WHAT TO PRODUCE:
Give back the whole listing exactly as it is written.

DATA SEGMENT:
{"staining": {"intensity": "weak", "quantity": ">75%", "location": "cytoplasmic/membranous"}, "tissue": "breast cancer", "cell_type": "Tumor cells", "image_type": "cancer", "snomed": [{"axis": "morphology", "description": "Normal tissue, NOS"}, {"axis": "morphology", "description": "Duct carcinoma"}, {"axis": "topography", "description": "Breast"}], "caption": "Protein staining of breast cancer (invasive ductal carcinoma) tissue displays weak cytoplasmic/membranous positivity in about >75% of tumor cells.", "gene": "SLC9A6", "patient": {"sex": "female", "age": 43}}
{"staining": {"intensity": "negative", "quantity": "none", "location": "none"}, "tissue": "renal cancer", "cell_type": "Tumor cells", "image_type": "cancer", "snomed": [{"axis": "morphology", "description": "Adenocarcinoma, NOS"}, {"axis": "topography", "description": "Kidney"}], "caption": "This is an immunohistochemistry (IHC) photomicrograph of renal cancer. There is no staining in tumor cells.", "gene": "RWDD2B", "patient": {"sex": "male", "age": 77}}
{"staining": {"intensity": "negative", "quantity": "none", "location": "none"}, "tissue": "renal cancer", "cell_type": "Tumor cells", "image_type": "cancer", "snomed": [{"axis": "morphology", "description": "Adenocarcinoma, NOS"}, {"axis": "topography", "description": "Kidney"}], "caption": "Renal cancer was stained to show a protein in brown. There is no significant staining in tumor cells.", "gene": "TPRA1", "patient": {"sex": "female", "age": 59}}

WRITTEN ANSWER:
{"staining": {"intensity": "weak", "quantity": ">75%", "location": "cytoplasmic/membranous"}, "tissue": "breast cancer", "cell_type": "Tumor cells", "image_type": "cancer", "snomed": [{"axis": "morphology", "description": "Normal tissue, NOS"}, {"axis": "morphology", "description": "Duct carcinoma"}, {"axis": "topography", "description": "Breast"}], "caption": "Protein staining of breast cancer (invasive ductal carcinoma) tissue displays weak cytoplasmic/membranous positivity in about >75% of tumor cells.", "gene": "SLC9A6", "patient": {"sex": "female", "age": 43}}
{"staining": {"intensity": "negative", "quantity": "none", "location": "none"}, "tissue": "renal cancer", "cell_type": "Tumor cells", "image_type": "cancer", "snomed": [{"axis": "morphology", "description": "Adenocarcinoma, NOS"}, {"axis": "topography", "description": "Kidney"}], "caption": "This is an immunohistochemistry (IHC) photomicrograph of renal cancer. There is no staining in tumor cells.", "gene": "RWDD2B", "patient": {"sex": "male", "age": 77}}
{"staining": {"intensity": "negative", "quantity": "none", "location": "none"}, "tissue": "renal cancer", "cell_type": "Tumor cells", "image_type": "cancer", "snomed": [{"axis": "morphology", "description": "Adenocarcinoma, NOS"}, {"axis": "topography", "description": "Kidney"}], "caption": "Renal cancer was stained to show a protein in brown. There is no significant staining in tumor cells.", "gene": "TPRA1", "patient": {"sex": "female", "age": 59}}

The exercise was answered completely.